Our results show that QC as a stand-alone test, although very specific, had an Se of 50% owing to the limited Se of the toxin detection component, confirming that toxin EIA with or without GDH detection cannot be used as an accurate stand-alone test. For these reasons, most international guidelines recommend multistep algorithms (GDH screening test and molecular confirmation of GDH-positive results) (http://www.asm.org/images/pdf/Clinical/clostridiumdifficile9-21.pdf) (1, 2). Some authors also recommend including an intermediate test (i.e., toxin A and B EIA) to reduce the overall number of molecular tests used and the final diagnostic cost (4, 14).
We compared an algorithm using detection of GDH and toxins A and B in a single device (QC). For confirmation, we used two different molecular procedures, Xpert and a new system, GenomEra. Both molecular assays proved to be very easy to perform because most of the steps were automated. The hands-on time of Xpert was <2 min, whereas that of GenomEra was greater (8 to 10 min, including a vortex step of 5 min). The assay run time was 45 to 50 min for both; therefore, the overall turnaround time for both was <1 h. The proportion of failed results was low for both, decreasing to <1% after retesting, similar to that of another study evaluating Xpert (15).
Our study showed that although the Se of the Xpert-based procedure was slightly greater than that of the GenomEra-based one, the differences were not statistically significant. The Sp of both procedures were very high (close to 100%), resulting in very low number of false-positive results. GenomEra yielded 4 borderline results (3.9% of GenomEra tested specimens), all positive for toxigenic culture. After retesting, all except 1 gave positive results. In the only published evaluation of this assay, Hirvonen et al. found only 1 borderline result from 310 specimens tested with GenomEra (0.3%) (16). After retesting, this specimen, which was positive for toxigenic culture, yielded a negative result. It also showed that GenomEra had an Se, Sp, PPV, and NPV of 98.8%, 99.6%, 98.8%, and 99.6%, respectively. Unfortunately, these values cannot be compared with ours because GenomEra was used as a stand-alone test and not as part of a multistep algorithm.

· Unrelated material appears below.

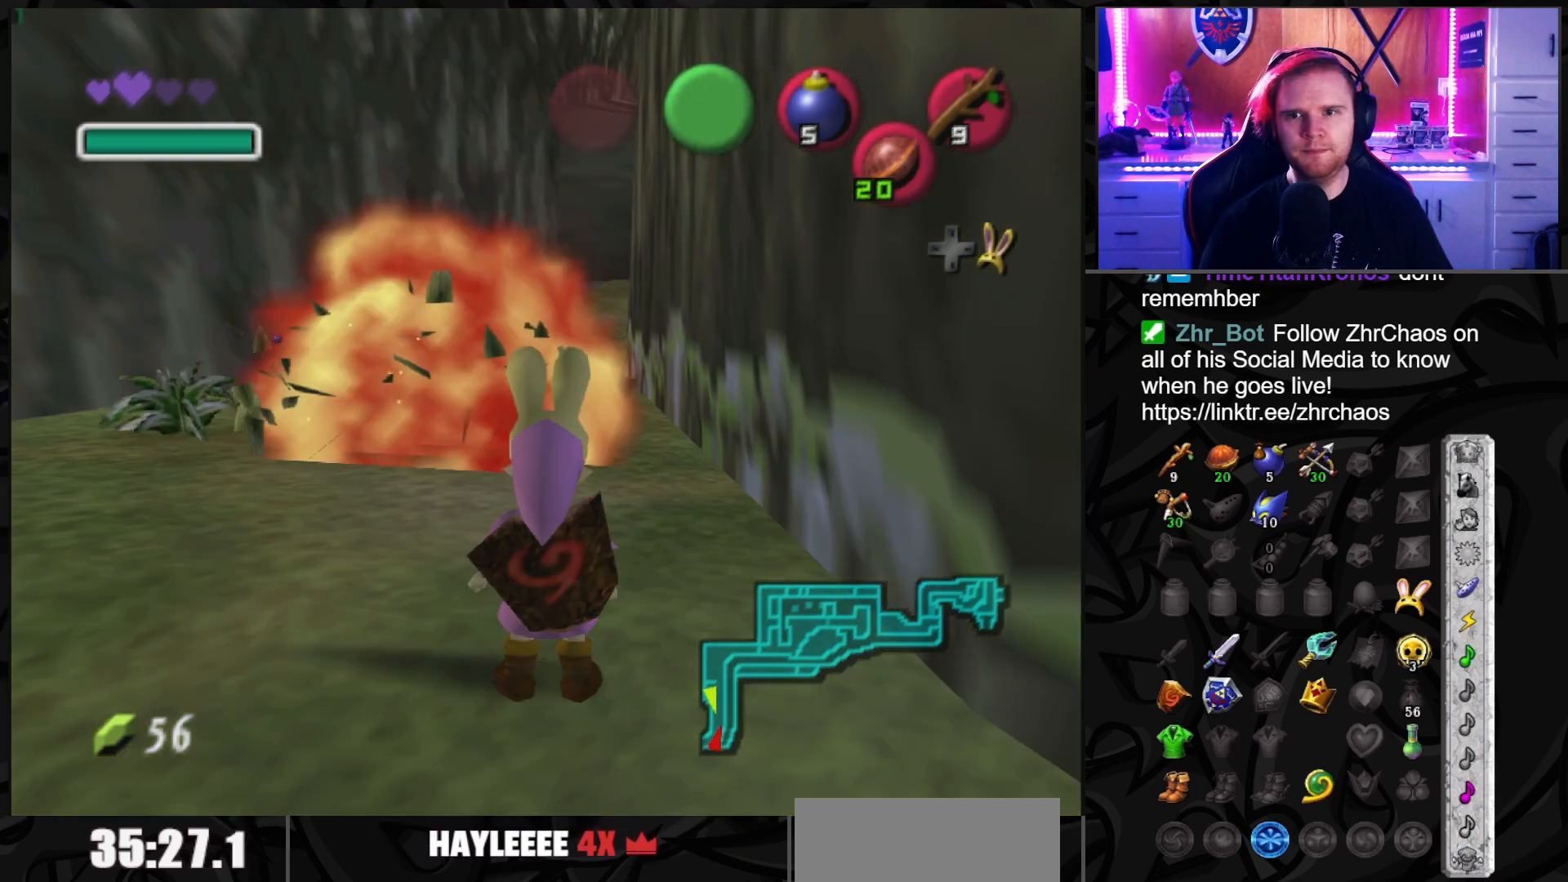
{"buttons": [], "left_stick": "up", "right_stick": "center", "events": []}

Although Xpert has been widely evaluated (10, 15, 17–25), we found only 1 study evaluating it with the same algorithm as ours and using toxigenic culture as the gold standard (15). The authors found that the Se, Sp, PPV, and NPV of the algorithm were 86.1%, 97.8%, 88.6%, and 97.2%, respectively. The Se and NPV were similar to ours, while the Sp and PPV were lower, possibly because the large percentage of specimens positive by Xpert but negative by toxigenic culture were, according to the authors, true-positive results, given the positivity of other tests (e.g., toxin EIA and cytotoxicity assay).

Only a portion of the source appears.